Activity: The answer must be only the lines below from the one holding "empreendedor, significa visibilidade e" down to the one holding "Номер описи источника информации 11458", ends included, printed exactly; please omit all pictures.
*** Listed entries
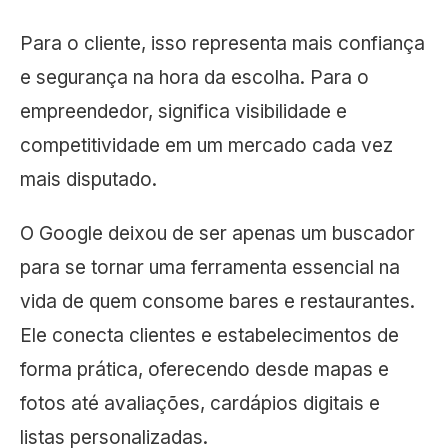
Para o cliente, isso representa mais confiança
e segurança na hora da escolha. Para o
empreendedor, significa visibilidade e
competitividade em um mercado cada vez
mais disputado.
O Google deixou de ser apenas um buscador
para se tornar uma ferramenta essencial na
vida de quem consome bares e restaurantes.
Ele conecta clientes e estabelecimentos de
forma prática, oferecendo desde mapas e
fotos até avaliações, cardápios digitais e
listas personalizadas.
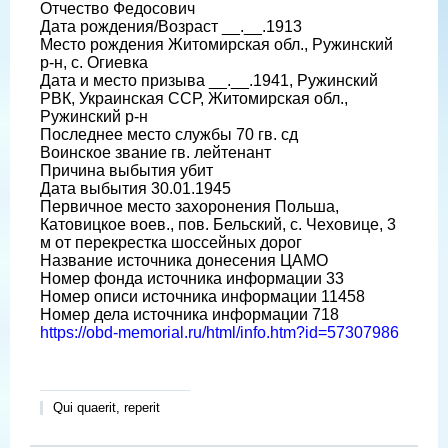
Отчество Федосович
Дата рождения/Возраст __.__.1913
Место рождения Житомирская обл., Ружинский
р-н, с. Огиевка
Дата и место призыва __.__.1941, Ружинский
РВК, Украинская ССР, Житомирская обл.,
Ружинский р-н
Последнее место службы 70 гв. сд
Воинское звание гв. лейтенант
Причина выбытия убит
Дата выбытия 30.01.1945
Первичное место захоронения Польша,
Катовицкое воев., пов. Бельский, с. Чеховице, 3
м от перекрестка шоссейных дорог
Название источника донесения ЦАМО
Номер фонда источника информации 33
Номер описи источника информации 11458
Номер дела источника информации 718
https://obd-memorial.ru/html/info.htm?id=57307986
Qui quaerit, reperit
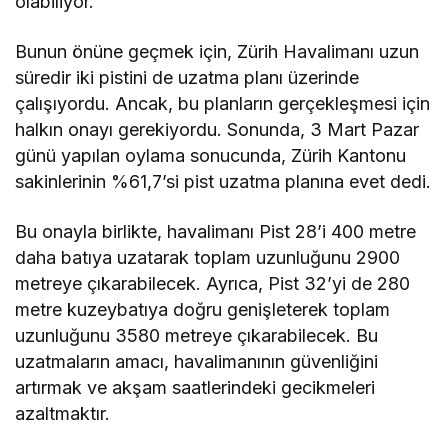
olabiliyor.
Bunun önüne geçmek için, Zürih Havalimanı uzun
süredir iki pistini de uzatma planı üzerinde
çalışıyordu. Ancak, bu planların gerçekleşmesi için
halkın onayı gerekiyordu. Sonunda, 3 Mart Pazar
günü yapılan oylama sonucunda, Zürih Kantonu
sakinlerinin %61,7’si pist uzatma planına evet dedi.
Bu onayla birlikte, havalimanı Pist 28’i 400 metre
daha batıya uzatarak toplam uzunluğunu 2900
metreye çıkarabilecek. Ayrıca, Pist 32’yi de 280
metre kuzeybatıya doğru genişleterek toplam
uzunluğunu 3580 metreye çıkarabilecek. Bu
uzatmaların amacı, havalimanının güvenliğini
artırmak ve akşam saatlerindeki gecikmeleri
azaltmaktır.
******
Result for this task:
empreendedor, significa visibilidade e
competitividade em um mercado cada vez
mais disputado.
O Google deixou de ser apenas um buscador
para se tornar uma ferramenta essencial na
vida de quem consome bares e restaurantes.
Ele conecta clientes e estabelecimentos de
forma prática, oferecendo desde mapas e
fotos até avaliações, cardápios digitais e
listas personalizadas.
Отчество Федосович
Дата рождения/Возраст __.__.1913
Место рождения Житомирская обл., Ружинский
р-н, с. Огиевка
Дата и место призыва __.__.1941, Ружинский
РВК, Украинская ССР, Житомирская обл.,
Ружинский р-н
Последнее место службы 70 гв. сд
Воинское звание гв. лейтенант
Причина выбытия убит
Дата выбытия 30.01.1945
Первичное место захоронения Польша,
Катовицкое воев., пов. Бельский, с. Чеховице, 3
м от перекрестка шоссейных дорог
Название источника донесения ЦАМО
Номер фонда источника информации 33
Номер описи источника информации 11458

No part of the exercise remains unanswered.